Wenn die Vergangenheit lange Schatten wirft
Von:
Emmi
23.10.2018
Inhalt
Paris, 1989. Obwohl die meisten Nephilim Alicante als die schönste Stadt der Welt bezeichnen, hat Céline Montclaire dazu eine ganz andere Meinung. Ihre Lieblingsstadt ist Paris. Dort fand sie Zuflucht und gute Erinnerungen. Jetzt ist sie zurückgekehrt in die Stadt der Liebe mit dem Menschen, den sie am meisten liebt. Blöd nur, dass Stephen Herondale ihre Liebe nicht erwidert und sie außerdem auf einer Mission für den Kreis sind.
Auf dem Schattenmarkt trifft sie auf Jem Carstairs, der nach einem ganz bestimmten Erbstück der Familie seines Parabateis sucht: Einen Anhänger in der Gestalt eines Reiherts. Doch Jem hofft nicht nur diesen Anhänger zu finden, sondern auch Tobias verschollenen Nachfahren.
Meine Meinung
Diese Geschichte liefert sehr viele spannenden Hintergrund-Informationen zu Chroniken der Unterwelt. Sie zeigt den Aufstieg des Kreises aus neuen Perspektiven und auch die Geschichte zwischen Claire und Stephen bekommt sehr viel Raum.
Claire trägt sehr viel Schmerz mit sich herum. Er ist das einzige, dass sie glaubt kontrollieren zu können. Sie leidet darunter, dass alle sie für naiv und schwach halten und sehnt sich nach Anerkennung und Bestätigung. Sie ist so hungrig danach, dass sie alles dafür tun würde. Als sie auf Jem trifft, gesteht sie ihm, dass es eine Zeit gab, in der sie ebenfalls ein Bruder der Stille sein wollte, damit sie nichts mehr fühlen könnte. Doch sie ist eine Frau und kann deswegen den Brüdern nicht beitreten.

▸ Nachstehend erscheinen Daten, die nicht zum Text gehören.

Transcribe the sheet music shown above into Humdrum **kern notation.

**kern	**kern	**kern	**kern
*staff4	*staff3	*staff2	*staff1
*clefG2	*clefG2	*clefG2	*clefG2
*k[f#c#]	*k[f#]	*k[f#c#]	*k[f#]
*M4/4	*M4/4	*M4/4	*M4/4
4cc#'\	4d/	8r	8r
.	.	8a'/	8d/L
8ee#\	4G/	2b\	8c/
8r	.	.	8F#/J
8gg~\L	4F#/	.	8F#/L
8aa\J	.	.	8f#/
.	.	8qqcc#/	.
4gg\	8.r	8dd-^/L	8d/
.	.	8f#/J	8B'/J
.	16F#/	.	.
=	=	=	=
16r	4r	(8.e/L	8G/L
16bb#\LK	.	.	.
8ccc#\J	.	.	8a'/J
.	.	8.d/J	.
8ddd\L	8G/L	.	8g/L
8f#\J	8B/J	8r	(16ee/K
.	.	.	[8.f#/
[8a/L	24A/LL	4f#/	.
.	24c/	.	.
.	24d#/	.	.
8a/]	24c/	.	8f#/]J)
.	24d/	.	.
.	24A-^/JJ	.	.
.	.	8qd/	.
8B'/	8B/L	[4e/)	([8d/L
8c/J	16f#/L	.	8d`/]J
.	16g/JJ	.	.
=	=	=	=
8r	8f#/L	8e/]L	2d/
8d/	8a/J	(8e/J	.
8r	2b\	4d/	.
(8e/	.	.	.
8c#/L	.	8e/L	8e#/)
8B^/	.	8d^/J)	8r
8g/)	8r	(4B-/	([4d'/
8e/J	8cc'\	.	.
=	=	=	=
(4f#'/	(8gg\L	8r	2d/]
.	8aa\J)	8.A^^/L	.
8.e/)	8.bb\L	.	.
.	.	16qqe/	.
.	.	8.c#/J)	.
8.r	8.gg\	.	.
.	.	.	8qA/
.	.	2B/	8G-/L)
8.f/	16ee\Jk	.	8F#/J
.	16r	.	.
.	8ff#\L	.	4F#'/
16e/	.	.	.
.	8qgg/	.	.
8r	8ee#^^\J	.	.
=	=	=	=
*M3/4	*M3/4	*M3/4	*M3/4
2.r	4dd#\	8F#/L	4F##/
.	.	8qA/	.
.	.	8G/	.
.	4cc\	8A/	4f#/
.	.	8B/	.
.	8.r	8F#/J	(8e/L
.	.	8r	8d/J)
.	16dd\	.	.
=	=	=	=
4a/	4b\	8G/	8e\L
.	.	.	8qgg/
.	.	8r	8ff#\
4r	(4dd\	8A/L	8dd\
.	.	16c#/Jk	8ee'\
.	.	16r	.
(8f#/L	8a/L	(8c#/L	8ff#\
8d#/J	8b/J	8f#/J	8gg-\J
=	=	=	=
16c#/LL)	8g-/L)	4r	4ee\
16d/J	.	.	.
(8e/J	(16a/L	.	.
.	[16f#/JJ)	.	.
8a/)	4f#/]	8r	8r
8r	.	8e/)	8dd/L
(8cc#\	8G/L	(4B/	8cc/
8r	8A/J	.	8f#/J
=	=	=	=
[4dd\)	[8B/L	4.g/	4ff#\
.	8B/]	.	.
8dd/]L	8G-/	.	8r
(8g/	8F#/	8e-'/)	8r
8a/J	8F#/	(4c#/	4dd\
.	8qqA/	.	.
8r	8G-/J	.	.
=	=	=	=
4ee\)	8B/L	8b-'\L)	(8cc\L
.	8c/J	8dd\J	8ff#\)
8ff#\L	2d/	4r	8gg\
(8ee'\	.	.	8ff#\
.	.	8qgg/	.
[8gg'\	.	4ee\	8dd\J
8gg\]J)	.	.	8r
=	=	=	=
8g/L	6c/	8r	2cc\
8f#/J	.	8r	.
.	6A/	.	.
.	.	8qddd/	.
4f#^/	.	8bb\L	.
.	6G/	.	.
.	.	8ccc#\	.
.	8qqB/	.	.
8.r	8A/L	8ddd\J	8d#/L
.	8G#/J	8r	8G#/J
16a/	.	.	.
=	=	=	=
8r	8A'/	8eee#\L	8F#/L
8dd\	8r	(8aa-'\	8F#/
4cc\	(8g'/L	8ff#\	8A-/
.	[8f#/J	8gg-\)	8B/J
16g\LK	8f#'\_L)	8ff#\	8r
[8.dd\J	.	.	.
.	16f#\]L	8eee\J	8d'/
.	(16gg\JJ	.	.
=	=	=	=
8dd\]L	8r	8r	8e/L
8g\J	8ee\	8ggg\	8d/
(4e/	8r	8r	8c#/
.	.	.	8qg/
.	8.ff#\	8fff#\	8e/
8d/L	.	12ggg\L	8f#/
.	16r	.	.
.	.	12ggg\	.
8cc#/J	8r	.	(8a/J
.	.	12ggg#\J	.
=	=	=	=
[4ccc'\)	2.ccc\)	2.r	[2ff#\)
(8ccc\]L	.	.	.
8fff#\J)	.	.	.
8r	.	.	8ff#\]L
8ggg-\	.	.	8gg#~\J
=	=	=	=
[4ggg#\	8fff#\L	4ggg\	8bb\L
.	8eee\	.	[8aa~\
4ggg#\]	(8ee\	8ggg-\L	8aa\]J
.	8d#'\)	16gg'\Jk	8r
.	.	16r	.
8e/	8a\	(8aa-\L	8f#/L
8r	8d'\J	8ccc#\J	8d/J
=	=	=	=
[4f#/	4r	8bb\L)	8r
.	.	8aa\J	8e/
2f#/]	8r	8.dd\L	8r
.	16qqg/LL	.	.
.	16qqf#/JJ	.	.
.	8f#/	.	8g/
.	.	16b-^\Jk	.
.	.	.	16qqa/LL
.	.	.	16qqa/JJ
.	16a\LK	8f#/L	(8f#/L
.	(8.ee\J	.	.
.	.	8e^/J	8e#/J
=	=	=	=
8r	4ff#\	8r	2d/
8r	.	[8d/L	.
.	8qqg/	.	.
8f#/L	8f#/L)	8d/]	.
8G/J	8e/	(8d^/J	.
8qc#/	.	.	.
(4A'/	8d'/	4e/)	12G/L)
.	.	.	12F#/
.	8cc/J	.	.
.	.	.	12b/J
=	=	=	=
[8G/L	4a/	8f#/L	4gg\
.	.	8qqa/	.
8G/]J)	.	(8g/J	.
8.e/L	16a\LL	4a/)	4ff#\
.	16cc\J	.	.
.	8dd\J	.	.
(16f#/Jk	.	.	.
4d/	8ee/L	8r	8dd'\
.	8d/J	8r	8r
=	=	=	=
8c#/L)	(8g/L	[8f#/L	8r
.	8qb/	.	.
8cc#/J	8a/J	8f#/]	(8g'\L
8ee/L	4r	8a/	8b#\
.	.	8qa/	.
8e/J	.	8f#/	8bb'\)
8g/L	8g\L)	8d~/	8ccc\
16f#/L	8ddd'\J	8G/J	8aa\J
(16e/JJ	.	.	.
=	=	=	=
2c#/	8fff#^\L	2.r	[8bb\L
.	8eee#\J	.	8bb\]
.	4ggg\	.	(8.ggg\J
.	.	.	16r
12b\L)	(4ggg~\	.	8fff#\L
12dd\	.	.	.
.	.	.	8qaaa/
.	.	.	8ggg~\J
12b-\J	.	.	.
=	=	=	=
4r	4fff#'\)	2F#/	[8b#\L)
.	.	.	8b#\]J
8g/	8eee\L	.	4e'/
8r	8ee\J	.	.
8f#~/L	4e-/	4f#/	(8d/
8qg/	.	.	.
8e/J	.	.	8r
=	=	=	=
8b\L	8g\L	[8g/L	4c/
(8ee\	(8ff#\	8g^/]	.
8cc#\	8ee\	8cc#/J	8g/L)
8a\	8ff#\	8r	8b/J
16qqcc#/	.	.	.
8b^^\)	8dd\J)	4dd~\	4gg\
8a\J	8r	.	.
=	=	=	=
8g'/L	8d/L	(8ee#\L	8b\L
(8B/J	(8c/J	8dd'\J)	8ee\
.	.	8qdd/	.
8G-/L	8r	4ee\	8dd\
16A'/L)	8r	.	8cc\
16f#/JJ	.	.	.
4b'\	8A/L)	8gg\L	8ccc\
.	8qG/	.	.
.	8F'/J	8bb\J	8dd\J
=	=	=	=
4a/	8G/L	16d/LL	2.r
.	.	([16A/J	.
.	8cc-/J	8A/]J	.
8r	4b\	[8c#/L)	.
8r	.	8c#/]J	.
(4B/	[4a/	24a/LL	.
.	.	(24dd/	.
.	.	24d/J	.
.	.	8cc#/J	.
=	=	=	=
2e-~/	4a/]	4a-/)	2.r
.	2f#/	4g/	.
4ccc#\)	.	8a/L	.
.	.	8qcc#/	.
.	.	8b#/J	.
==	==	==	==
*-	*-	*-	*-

Jem dagegen wünscht sich genau das Gegenteil. Er sehnt sich danach ein Mensch zu sein und Gefühle zu haben. Seine Erinnerungen an sein Leben vor der Bruderschaft verblassen immer mehr, er fühlt sich stumpf und er hat Angst sich selbst zu verlieren. Seine Suche nach dem verschollenen Herondale ist fast schon obsessiv. Er versucht mit aller Kraft an dem festzuhalten, was er am meisten liebt: Will und Tessa.
Diese Geschichte ist unglaublich feinfühlig und liebevoll erzählt. Jem stößt langsam an seine Grenzen. Er versucht verzweifelt, an seinen menschlichen Gefühlen festzuhalten. Auch Tessa klammert sich an die Vorstellung, dass sie eines Tages einen Weg finden werden „richtig“ zusammen zu sein. Leider ist Jem so sehr mit sich selbst und seiner Suche nach dem verschollenen Herondale beschäftigt, dass er sich nicht um Claire kümmert. Ich frage mich, was wohl passiert wäre, wenn er sich ihrer angenommen hätte und sie ihm ihr Herz ausgeschüttet hätte.
Leser von Chroniken der Unterwelt wissen bereits, was passieren wird, was dem ganzen eine tragische Note verleiht. Trotzdem ist es faszinierend, über den jungen Valentin zu lesen, der Charme und Manipulation nutzt, um zu erreichen, was er will. Man sieht deutlich, wie er seine Fäden spinnt, so geduldig und unauffällig, dass kaum einer der Nephilim Zweifel an ihm bekommt.
Auch der Humor kam mal wieder nicht zu kurz. Anspielungen auf die Welt der Irdischen, auf surfende Hexenwesen und Tauben als „potentiell dämonische Kreaturen“ verleihen dem ganzen eine etwas leichtere Note.
Diese Geschichte ist bisher meine zweitliebste von den Geheimnissen des Schattenmarktes.